## Work instruction:
Below you will find a set of lines. Repeat them all exactly.

## Recorded data:
*** Begin section ***

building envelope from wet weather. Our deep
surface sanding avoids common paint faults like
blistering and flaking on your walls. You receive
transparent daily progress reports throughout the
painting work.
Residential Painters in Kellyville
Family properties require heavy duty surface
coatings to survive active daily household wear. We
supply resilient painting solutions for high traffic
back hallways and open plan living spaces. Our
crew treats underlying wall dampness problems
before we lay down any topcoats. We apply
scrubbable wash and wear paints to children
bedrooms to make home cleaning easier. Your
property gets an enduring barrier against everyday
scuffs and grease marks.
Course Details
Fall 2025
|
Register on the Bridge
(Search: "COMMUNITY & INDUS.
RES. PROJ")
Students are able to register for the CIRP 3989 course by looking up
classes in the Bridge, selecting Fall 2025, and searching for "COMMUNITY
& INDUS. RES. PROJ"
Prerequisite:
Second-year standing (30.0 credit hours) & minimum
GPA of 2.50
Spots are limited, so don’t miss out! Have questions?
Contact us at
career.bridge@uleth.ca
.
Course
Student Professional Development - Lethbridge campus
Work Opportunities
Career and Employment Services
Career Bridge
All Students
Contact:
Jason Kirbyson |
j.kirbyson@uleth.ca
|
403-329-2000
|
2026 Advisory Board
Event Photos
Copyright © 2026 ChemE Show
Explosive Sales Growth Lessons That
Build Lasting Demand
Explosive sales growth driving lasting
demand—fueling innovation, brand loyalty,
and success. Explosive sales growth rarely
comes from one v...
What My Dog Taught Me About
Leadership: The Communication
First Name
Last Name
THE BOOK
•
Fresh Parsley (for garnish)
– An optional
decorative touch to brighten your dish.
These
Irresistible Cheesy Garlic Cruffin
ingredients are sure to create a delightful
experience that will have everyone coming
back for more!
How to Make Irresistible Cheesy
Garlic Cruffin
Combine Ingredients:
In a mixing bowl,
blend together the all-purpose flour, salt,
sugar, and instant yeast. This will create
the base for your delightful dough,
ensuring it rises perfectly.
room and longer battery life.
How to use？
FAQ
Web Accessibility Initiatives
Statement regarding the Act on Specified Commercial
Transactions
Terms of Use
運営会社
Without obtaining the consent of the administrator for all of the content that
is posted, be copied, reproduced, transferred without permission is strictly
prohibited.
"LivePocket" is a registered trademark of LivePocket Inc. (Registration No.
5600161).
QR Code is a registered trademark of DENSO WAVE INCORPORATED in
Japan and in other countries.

*** End section ***

## Response to the task:
building envelope from wet weather. Our deep
surface sanding avoids common paint faults like
blistering and flaking on your walls. You receive
transparent daily progress reports throughout the
painting work.
Residential Painters in Kellyville
Family properties require heavy duty surface
coatings to survive active daily household wear. We
supply resilient painting solutions for high traffic
back hallways and open plan living spaces. Our
crew treats underlying wall dampness problems
before we lay down any topcoats. We apply
scrubbable wash and wear paints to children
bedrooms to make home cleaning easier. Your
property gets an enduring barrier against everyday
scuffs and grease marks.
Course Details
Fall 2025
|
Register on the Bridge
(Search: "COMMUNITY & INDUS.
RES. PROJ")
Students are able to register for the CIRP 3989 course by looking up
classes in the Bridge, selecting Fall 2025, and searching for "COMMUNITY
& INDUS. RES. PROJ"
Prerequisite:
Second-year standing (30.0 credit hours) & minimum
GPA of 2.50
Spots are limited, so don’t miss out! Have questions?
Contact us at
career.bridge@uleth.ca
.
Course
Student Professional Development - Lethbridge campus
Work Opportunities
Career and Employment Services
Career Bridge
All Students
Contact:
Jason Kirbyson |
j.kirbyson@uleth.ca
|
403-329-2000
|
2026 Advisory Board
Event Photos
Copyright © 2026 ChemE Show
Explosive Sales Growth Lessons That
Build Lasting Demand
Explosive sales growth driving lasting
demand—fueling innovation, brand loyalty,
and success. Explosive sales growth rarely
comes from one v...
What My Dog Taught Me About
Leadership: The Communication
First Name
Last Name
THE BOOK
•
Fresh Parsley (for garnish)
– An optional
decorative touch to brighten your dish.
These
Irresistible Cheesy Garlic Cruffin
ingredients are sure to create a delightful
experience that will have everyone coming
back for more!
How to Make Irresistible Cheesy
Garlic Cruffin
Combine Ingredients:
In a mixing bowl,
blend together the all-purpose flour, salt,
sugar, and instant yeast. This will create
the base for your delightful dough,
ensuring it rises perfectly.
room and longer battery life.
How to use？
FAQ
Web Accessibility Initiatives
Statement regarding the Act on Specified Commercial
Transactions
Terms of Use
運営会社
Without obtaining the consent of the administrator for all of the content that
is posted, be copied, reproduced, transferred without permission is strictly
prohibited.
"LivePocket" is a registered trademark of LivePocket Inc. (Registration No.
5600161).
QR Code is a registered trademark of DENSO WAVE INCORPORATED in
Japan and in other countries.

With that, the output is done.